START Data to process

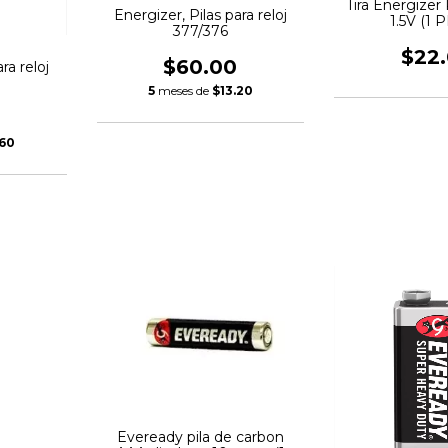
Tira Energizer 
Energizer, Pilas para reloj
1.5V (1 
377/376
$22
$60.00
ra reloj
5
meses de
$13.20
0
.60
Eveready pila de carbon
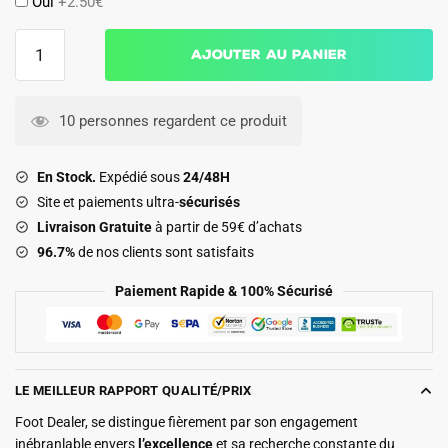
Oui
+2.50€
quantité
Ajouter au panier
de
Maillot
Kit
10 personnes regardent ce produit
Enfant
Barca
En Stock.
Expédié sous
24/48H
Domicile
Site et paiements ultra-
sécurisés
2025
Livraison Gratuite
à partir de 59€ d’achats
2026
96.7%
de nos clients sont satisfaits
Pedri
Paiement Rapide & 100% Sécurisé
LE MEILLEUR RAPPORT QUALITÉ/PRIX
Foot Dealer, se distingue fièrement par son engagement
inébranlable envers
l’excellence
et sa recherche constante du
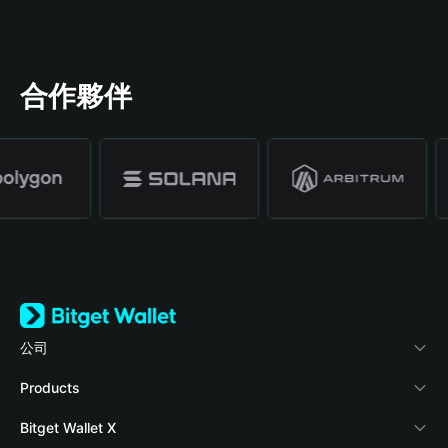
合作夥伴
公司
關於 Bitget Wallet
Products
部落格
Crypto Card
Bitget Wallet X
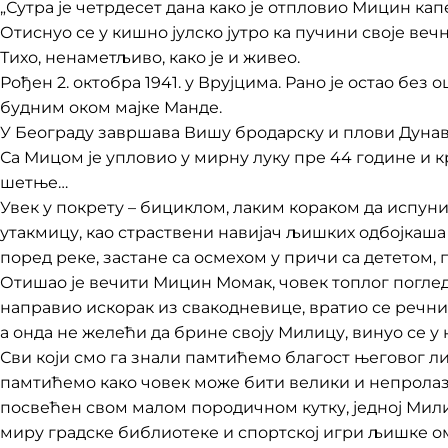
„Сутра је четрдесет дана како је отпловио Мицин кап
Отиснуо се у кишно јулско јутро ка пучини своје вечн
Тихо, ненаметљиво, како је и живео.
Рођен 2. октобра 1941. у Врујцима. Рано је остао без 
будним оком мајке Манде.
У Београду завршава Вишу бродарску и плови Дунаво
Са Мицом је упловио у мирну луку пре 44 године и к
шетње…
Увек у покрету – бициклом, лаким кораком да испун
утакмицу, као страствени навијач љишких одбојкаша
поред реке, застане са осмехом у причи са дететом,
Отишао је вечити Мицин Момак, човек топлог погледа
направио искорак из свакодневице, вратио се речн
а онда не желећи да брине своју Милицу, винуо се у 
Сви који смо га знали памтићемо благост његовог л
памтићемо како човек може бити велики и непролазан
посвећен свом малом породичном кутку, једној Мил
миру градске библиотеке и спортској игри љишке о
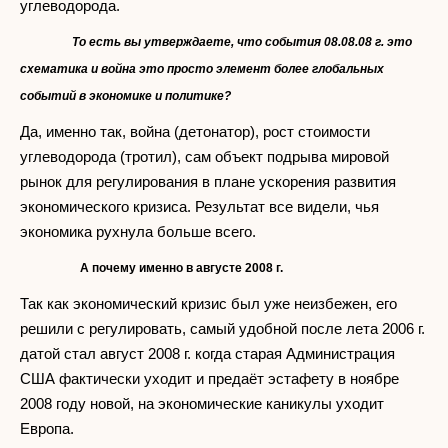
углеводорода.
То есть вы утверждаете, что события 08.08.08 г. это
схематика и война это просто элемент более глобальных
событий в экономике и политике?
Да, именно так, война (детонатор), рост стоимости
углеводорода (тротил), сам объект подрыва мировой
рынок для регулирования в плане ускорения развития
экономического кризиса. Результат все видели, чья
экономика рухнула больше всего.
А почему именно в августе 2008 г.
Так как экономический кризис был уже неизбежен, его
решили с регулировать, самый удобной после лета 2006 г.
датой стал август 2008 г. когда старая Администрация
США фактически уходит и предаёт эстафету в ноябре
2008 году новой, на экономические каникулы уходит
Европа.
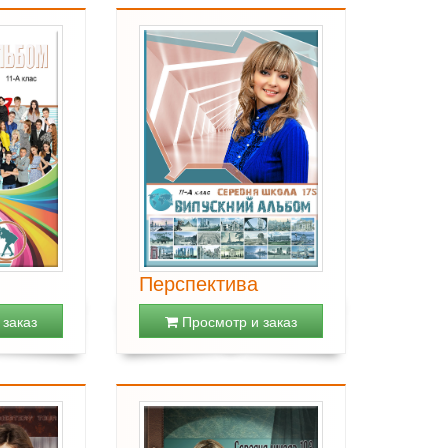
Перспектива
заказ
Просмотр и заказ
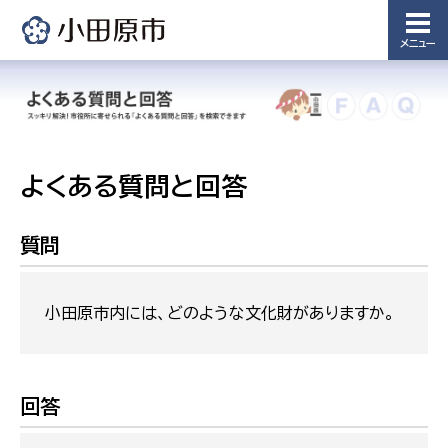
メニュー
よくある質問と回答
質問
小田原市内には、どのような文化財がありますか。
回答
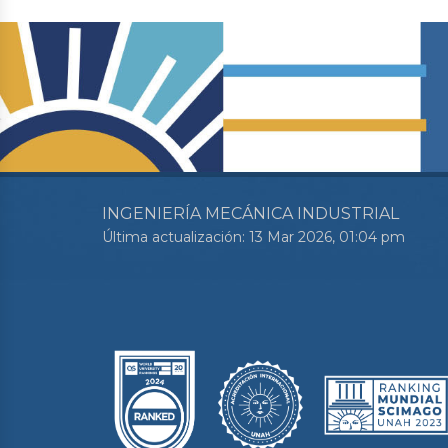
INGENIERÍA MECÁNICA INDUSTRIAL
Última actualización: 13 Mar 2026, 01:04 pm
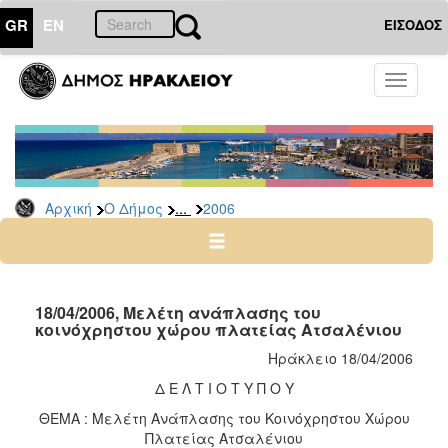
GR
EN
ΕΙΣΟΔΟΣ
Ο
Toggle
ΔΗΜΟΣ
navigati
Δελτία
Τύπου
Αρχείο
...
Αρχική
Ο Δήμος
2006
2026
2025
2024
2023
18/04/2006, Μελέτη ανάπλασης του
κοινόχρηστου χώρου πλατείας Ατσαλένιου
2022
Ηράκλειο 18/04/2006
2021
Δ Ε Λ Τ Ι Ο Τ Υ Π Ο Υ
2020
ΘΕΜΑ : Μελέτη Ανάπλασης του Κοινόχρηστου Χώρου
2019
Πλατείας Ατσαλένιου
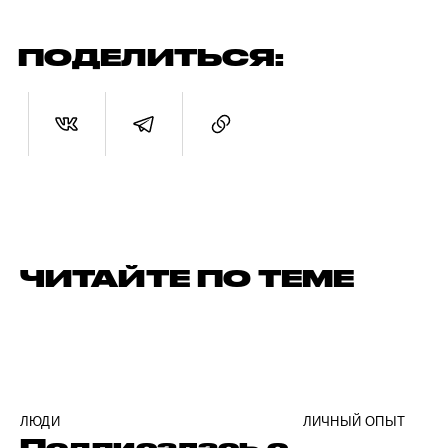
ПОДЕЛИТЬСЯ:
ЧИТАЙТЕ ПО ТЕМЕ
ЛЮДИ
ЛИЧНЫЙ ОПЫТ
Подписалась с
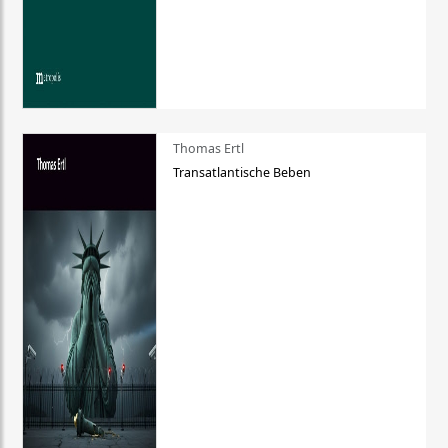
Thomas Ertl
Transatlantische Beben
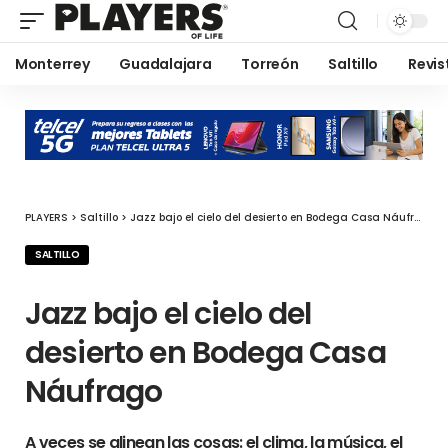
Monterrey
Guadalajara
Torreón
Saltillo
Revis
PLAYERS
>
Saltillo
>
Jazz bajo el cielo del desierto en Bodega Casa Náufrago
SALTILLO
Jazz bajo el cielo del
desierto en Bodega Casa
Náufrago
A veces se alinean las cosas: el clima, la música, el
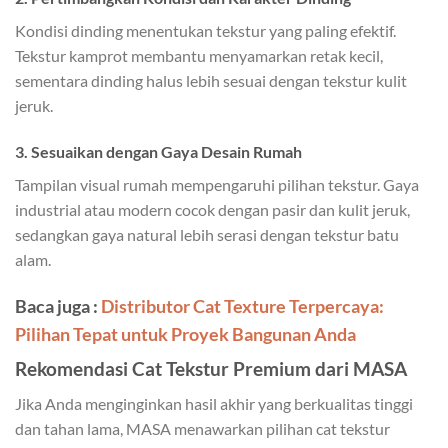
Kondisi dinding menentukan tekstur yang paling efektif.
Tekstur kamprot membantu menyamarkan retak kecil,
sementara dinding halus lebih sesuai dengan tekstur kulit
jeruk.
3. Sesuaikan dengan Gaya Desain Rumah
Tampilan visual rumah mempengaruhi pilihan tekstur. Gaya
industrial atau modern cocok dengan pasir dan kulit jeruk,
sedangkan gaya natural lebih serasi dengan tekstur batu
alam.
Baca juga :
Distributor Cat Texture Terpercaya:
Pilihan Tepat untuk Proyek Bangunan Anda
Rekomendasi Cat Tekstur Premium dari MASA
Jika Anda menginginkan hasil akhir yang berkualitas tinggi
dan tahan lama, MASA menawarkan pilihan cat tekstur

END Data to process
START Data to process

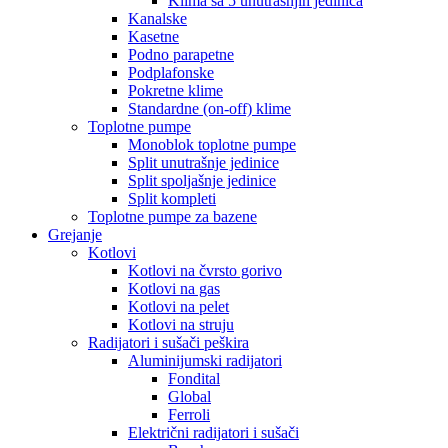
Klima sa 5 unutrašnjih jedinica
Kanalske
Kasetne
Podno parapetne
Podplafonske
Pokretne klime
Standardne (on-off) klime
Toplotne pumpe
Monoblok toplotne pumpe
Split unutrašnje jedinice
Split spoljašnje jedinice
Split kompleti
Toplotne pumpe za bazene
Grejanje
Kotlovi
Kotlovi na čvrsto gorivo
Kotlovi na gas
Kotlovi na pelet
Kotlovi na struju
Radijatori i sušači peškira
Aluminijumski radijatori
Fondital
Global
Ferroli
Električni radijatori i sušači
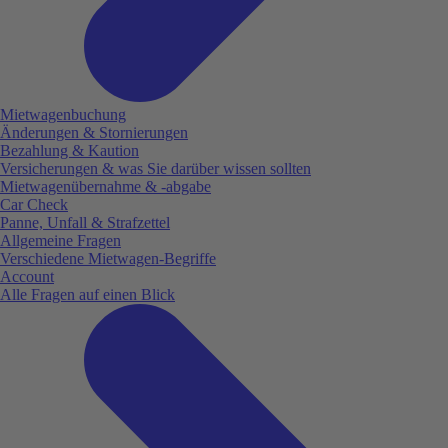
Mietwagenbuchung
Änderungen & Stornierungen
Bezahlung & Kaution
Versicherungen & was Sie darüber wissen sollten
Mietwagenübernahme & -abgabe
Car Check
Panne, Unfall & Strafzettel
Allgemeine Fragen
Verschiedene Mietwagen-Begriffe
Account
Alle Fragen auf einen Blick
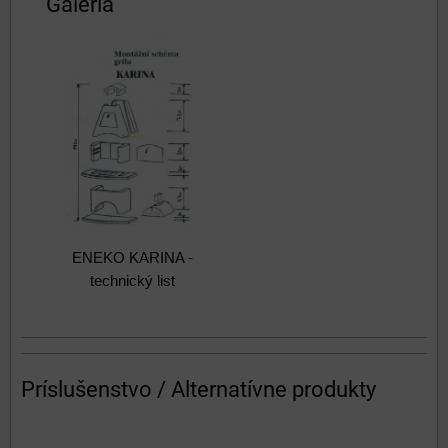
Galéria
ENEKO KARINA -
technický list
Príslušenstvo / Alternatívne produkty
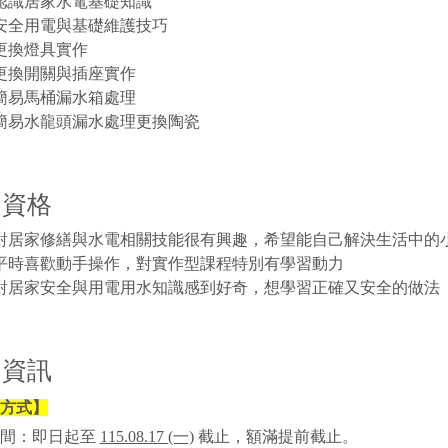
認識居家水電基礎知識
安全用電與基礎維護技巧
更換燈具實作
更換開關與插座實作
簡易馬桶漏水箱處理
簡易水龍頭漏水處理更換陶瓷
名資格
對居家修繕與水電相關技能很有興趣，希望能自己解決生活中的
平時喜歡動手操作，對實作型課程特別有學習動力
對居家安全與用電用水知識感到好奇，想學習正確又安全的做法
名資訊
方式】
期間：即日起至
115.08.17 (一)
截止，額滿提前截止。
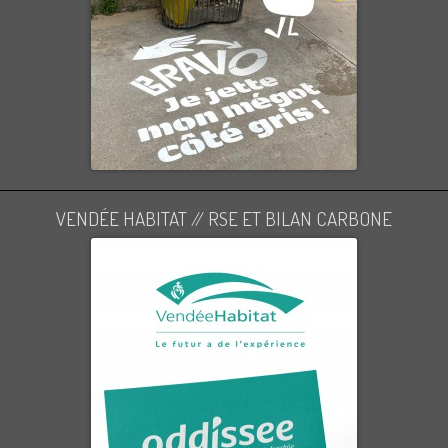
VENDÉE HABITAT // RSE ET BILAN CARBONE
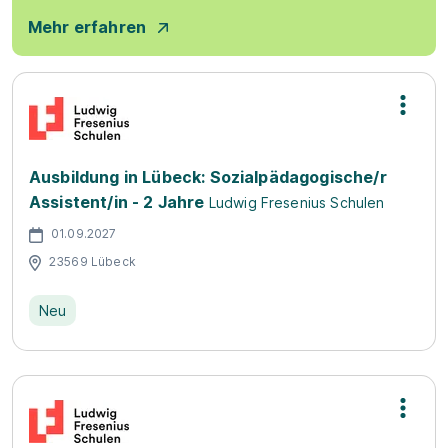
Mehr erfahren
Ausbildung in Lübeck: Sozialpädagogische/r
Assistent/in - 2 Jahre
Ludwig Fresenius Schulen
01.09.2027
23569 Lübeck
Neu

END Data to process

What you need to do →
Please list each line of the data above that contains the string "Náufrago". Case counts.

Exercise answer →
Jazz bajo el cielo del desierto en Bodega Casa Náufrago
Náufrago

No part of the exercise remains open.